Induction of diploid gynogenesis in an evolutionary model organism, the three-spined stickleback (Gasterosteus aculeatus)
1 Department of Evolutionary Ecology, Max-Planck Institute of Evolutionary Biology, August-Thienemann Str 2, Ploen 24306, Germany
2 Leibniz Institute for Marine Sciences (IFM GEOMAR), Evolutionary Ecology of Marine Fishes, Dusternbrooker Weg 20, 24105, Kiel, Germany
3 Department of Animal Evolutionary Ecology, Institute for Evolution and Biodiversity, WWU Muenster, Huefferstrasse 1, 48149 Muenster, Germany
BMC Developmental Biology 2011, 11:55 doi:10.1186/1471-213X-11-55Published: 12 September 2011
Rapid advances in genomics have provided nearly complete genome sequences for many different species. However, no matter how the sequencing technology has improved, natural genetic polymorphism complicates the production of high quality reference genomes. To address this problem, researchers have tried using artificial modes of genome manipulation such as gynogenesis for fast production of inbred lines.

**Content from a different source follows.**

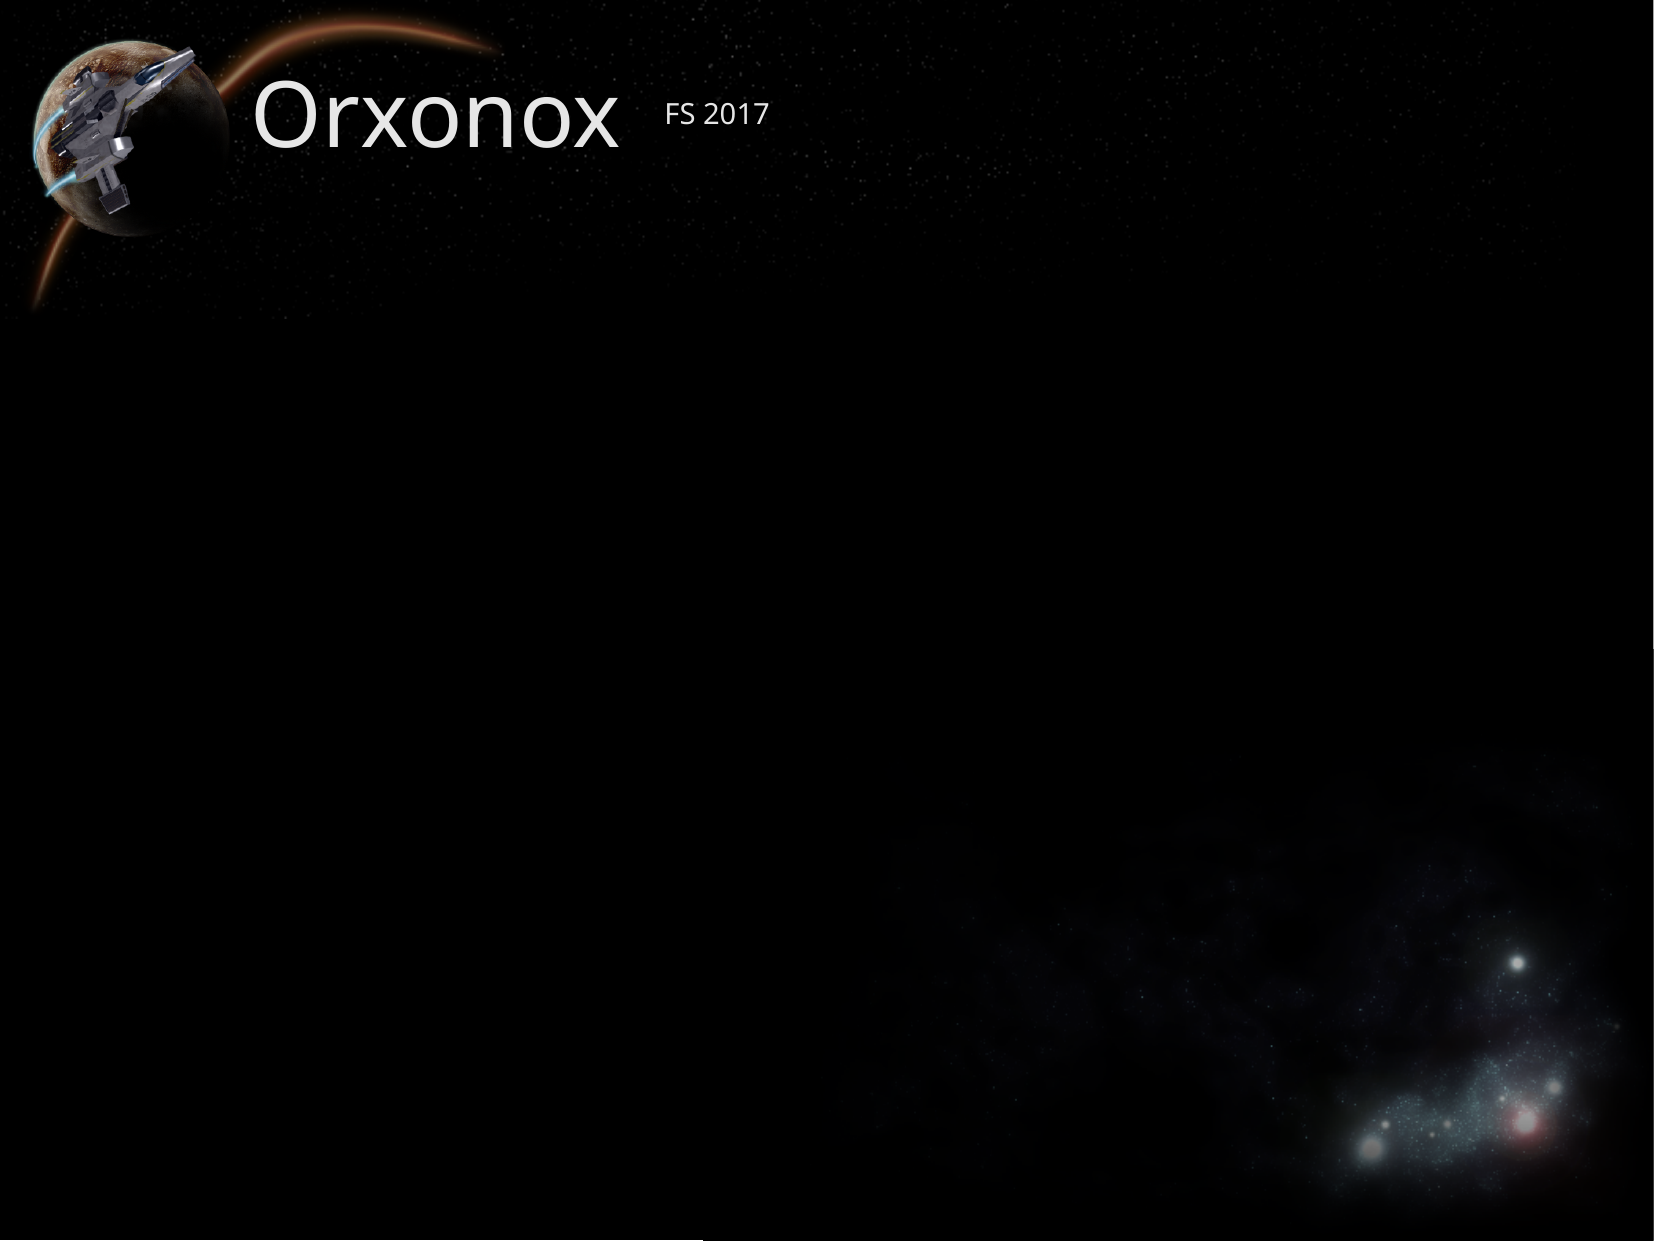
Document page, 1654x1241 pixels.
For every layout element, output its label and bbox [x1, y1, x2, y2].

picture [0, 0, 1607, 443]
picture [703, 649, 1654, 1241]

Here, we present the first successful induction of diploid gynogenesis in an evolutionary model system, the three-spined sticklebacks (Gasterosteus aculeatus), using a combination of UV-irradiation of the sperm and heat shock (HS) of the resulting embryo to inhibit the second meiotic division. Optimal UV irradiation of the sperm was established by exposing stickleback sperm to a UV- light source at various times. Heat shock parameters like temperature, duration, and time of initiation were tested by subjecting eggs fertilized with UV inactivated sperm 5, 10, 15, 20, 25, or 30 minutes post fertilization (mpf) to 30°C, 34°C, or 38°C for 2, 4, 6 or 8 minutes. Gynogen yield was highest when stickleback eggs were activated with 2 minutes UV-irradiated sperm and received HS 5 mpf at 34°C for 4 minutes.
Diploid gynogenesis has been successfully performed in three-spined stickleback. This has been confirmed by microsatellite DNA analysis which revealed exclusively maternal inheritance in all gynogenetic fry tested. Ploidy verification by flow cytometry showed that gynogenetic embryos/larvae exhibiting abnormalities were haploids and those that developed normally were diploids, i.e., double haploids that can be raised until adult size.